Stepping off the coach, the evening’s heat slammed into my face as I noted with amazement that the whole desert as far as the eye could see was now dotted with multi-coloured tents and canopies, fragile temporary constructions festooned with banners and streamers, sturdy flag-bearing towers, rigid poles planted into the hard soil joined by a spiderweb jungle of meshes and a scattering of wired, gigantic rigs loaded with generators and pieces of futuristic machinery. It felt as if a giant, multi-tentacular circus had invaded the land and was intent on spreading to all corners.
Madame Denoux awaited us. As usual she wore a long velvet dress but this time it was a deep bronze colour and flowed like a river of glittering gold as she welcomed us and ushered us towards a large tent, out of reach of the sun’s fading hammer and we briskly followed her in, stepping in an orderly file through the double flaps in the heavy material into a cooler world. The scores of g
enerators were visibly doing their job well, feeding the air-conditioning units and making all the activities that would take place here possible despite the harshness of the conditions.
‘This is where you will change into your costumes and have your make-up applied,’ she announced, indicating a row of wall to wall metal stands groaning under the weight of assorted clothing.
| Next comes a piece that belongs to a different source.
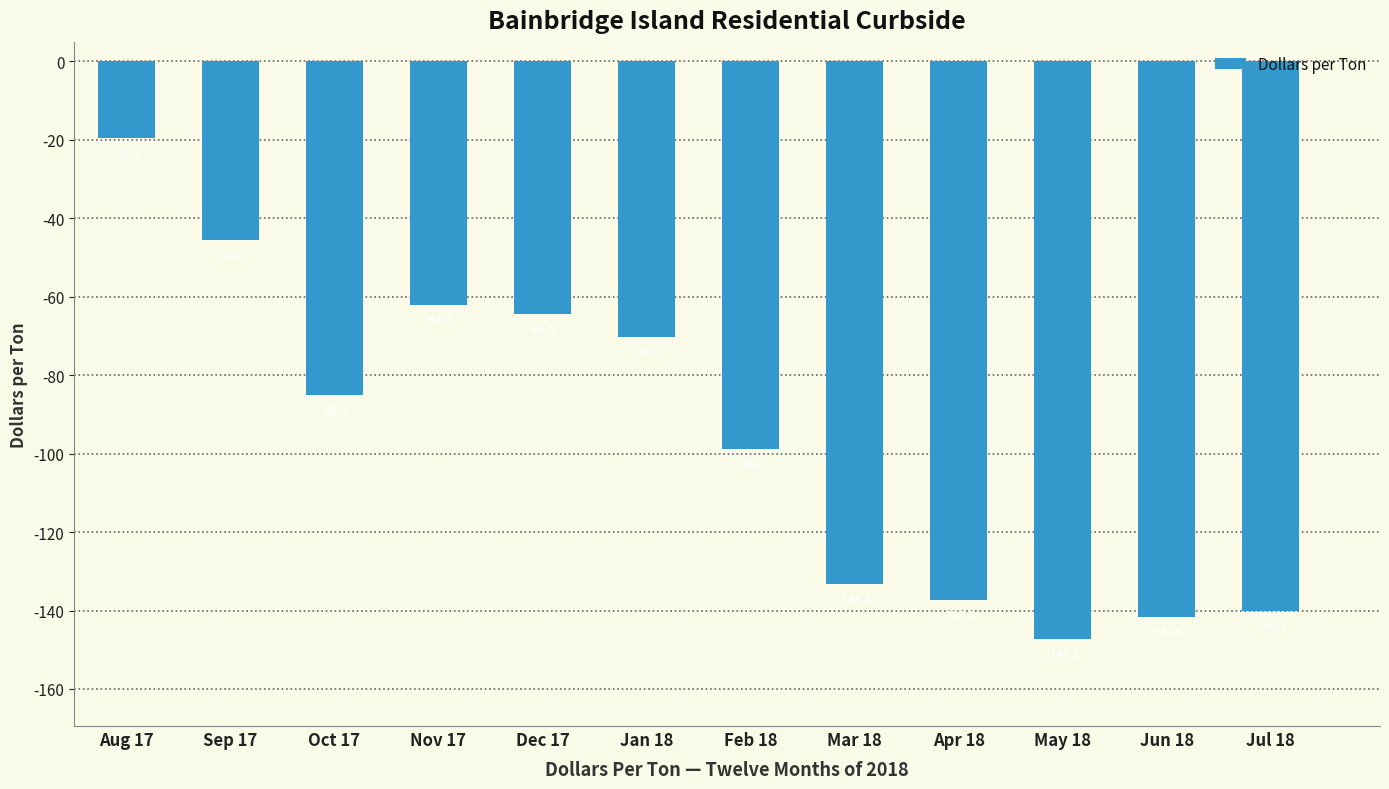

List the labels in order of value, largest first.

Aug 17, Sep 17, Nov 17, Dec 17, Jan 18, Oct 17, Feb 18, Mar 18, Apr 18, Jul 18, Jun 18, May 18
An untidiness of deep cardboard boxes lay on the ground in front of the multitude of hangers, overflowing with shoes, scarves, and sundry accessories. On the other side of the vast, low-ceilinged tent a line of chairs and small tables with mirrors awaited, by the side of which a half dozen youngsters clad in demure maid’s uniforms stood, to help us both dress or assist with the make-up, each with their hair braided all the way down to their waists, all matching each other. Their facial features were each their own, but they moved and spoke in exactly the same way, like a sextuplet of non-identical twins. Instinctively I tried to guess their gender. They were wearing lace-trimmed long shorts rather than skirts, and had a gracefulness to them that suggested femininity yet lacked a sense of obvious girlishness.
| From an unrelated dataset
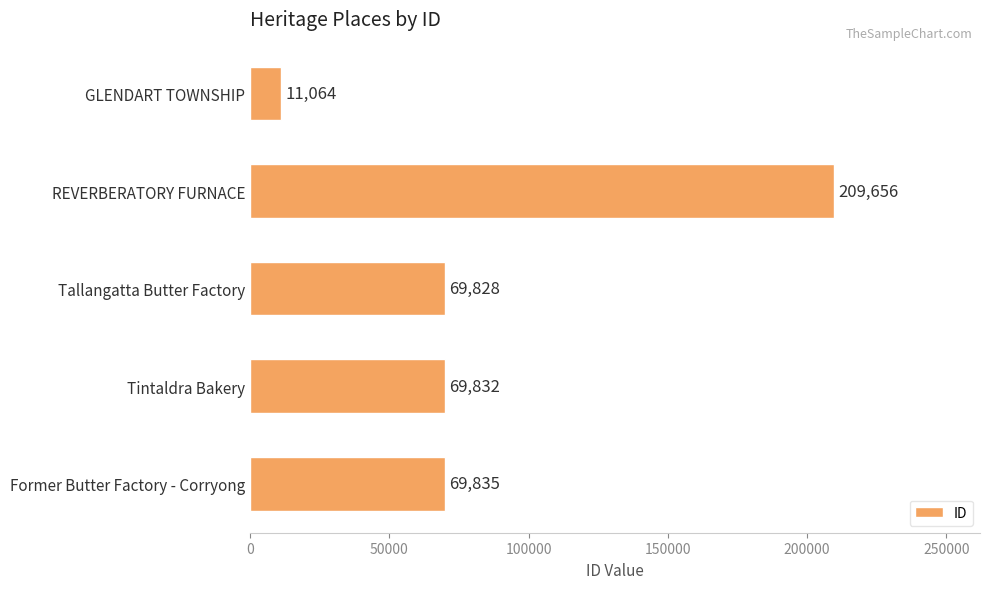

How many bars are there in total?

5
‘Are they girls, or boys?’ I whispered to Giselle.
She looked at me as though the question was totally inane.
‘I don’t think they’ve decided yet,’ she replied.
For various reasons, we had been unable to have a proper dress rehearsal at the base camp and this would be the first time we would actually see the costumes we were meant to be performing in. Not just us musicians, but also the troupe of lithe if silent dancers we had been demonstrating our music to, whose choreography had been evolving alongside our own improvisations.
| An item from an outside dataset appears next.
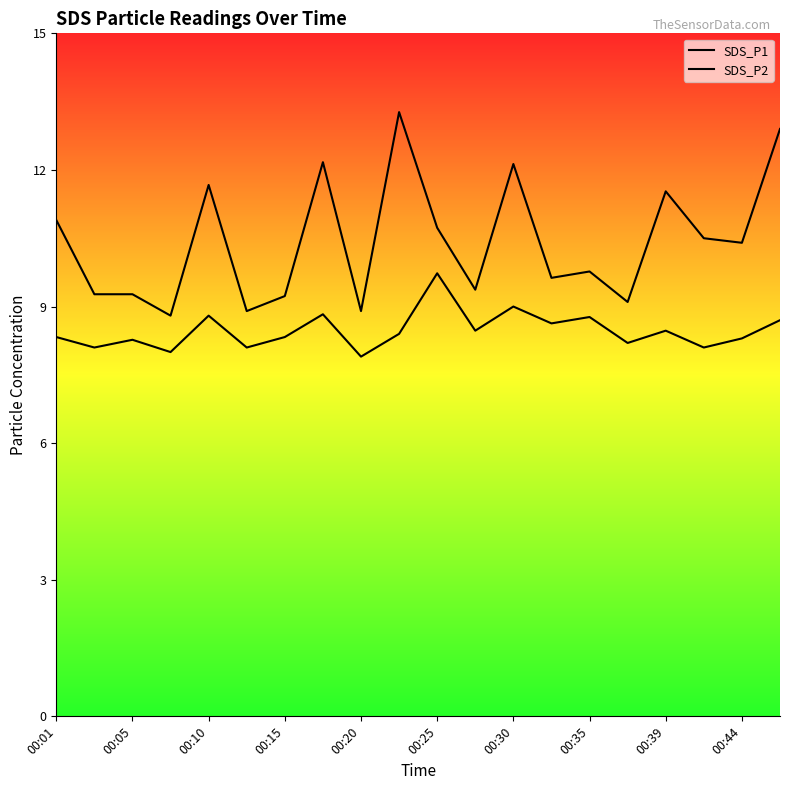

Reading left to right, transcribe all the data shown in this chart.

SDS_P1: 10.9	9.3	9.3	8.8	11.7	8.9	9.2	12.2	8.9	13.3	10.7	9.4	12.1	9.6	9.8	9.1	11.5	10.5	10.4	12.9
SDS_P2: 8.3	8.1	8.3	8.0	8.8	8.1	8.3	8.8	7.9	8.4	9.7	8.5	9.0	8.6	8.8	8.2	8.5	8.1	8.3	8.7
Lauralynn brushed by me, heading straight towards the clothes. ‘And about time too,’ she remarked.
Supervised by a glowering Madame Denoux, our little helpers buzzed around, handing us outfits, shoes, belts, ribbons, perfectly drilled and efficient, intent on assembling the jigsaw of combinations they had evidently prepared for. Each item of clothing on the metal hangers appeared to be numbered, our sizes and roles previously logged so we could be matched up with uncanny precision. The shoes unerringly slid onto our feet like Cinderella’s slipper, neither too tight or too loose, every outfit designed for our curves and angles, inch perfect with unerring exactitude.